Once your OPT EAD is approved by USCIS, the onboarding process at Johns Hopkins itself is typically straightforward. USCIS recommends applying for OPT at least 90 days before your intended start date since processing can take several months. Coordinate your EAD start date with your offer timeline to avoid gaps between your first day and your authorization period.
Does Johns Hopkins sponsor H-1B after OPT ends?
Johns Hopkins has a history of sponsoring H-1B visa for employees in research, clinical, technical, and administrative roles. OPT is often a direct pathway into H-1B sponsorship there, but it depends on your department and role. Use Migrate Mate to review Johns Hopkins' LCA filing history by job category so you can assess sponsorship likelihood for your specific position before your OPT period ends.
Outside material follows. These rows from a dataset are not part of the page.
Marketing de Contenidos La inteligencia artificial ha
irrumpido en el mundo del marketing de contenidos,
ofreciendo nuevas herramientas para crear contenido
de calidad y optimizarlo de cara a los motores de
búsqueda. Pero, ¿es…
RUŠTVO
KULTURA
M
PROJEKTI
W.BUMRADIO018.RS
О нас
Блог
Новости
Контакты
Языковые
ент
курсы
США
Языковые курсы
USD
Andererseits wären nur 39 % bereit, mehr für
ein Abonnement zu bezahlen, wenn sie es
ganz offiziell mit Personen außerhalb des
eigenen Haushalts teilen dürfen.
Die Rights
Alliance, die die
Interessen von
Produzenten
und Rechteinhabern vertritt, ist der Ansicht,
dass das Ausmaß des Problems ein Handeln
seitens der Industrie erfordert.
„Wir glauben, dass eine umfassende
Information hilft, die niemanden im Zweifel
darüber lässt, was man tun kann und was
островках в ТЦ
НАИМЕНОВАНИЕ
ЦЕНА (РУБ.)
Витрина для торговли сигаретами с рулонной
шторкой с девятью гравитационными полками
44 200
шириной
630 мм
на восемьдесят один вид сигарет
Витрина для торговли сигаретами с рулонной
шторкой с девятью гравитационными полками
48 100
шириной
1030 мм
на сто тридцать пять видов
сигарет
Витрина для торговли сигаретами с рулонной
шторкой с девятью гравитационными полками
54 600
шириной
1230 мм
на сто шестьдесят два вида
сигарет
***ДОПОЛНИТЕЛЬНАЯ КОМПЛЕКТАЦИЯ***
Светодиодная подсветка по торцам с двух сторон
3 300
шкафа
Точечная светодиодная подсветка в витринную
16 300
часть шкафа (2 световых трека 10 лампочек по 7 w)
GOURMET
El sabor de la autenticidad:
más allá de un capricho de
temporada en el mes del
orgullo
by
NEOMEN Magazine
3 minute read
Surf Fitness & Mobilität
How does The Johns Hopkins University hire OPT students?
OPT is work authorization granted directly to F-1 students after graduation — no employer petition is required. The Johns Hopkins University can hire OPT students as soon as their EAD card is approved. STEM degree holders can extend OPT by 24 months when their employer is enrolled in E-Verify. Most companies that hire OPT students also support the transition to H-1B when the student's OPT period is ending. Check The Johns Hopkins University's individual postings on Migrate Mate to confirm OPT acceptance per role.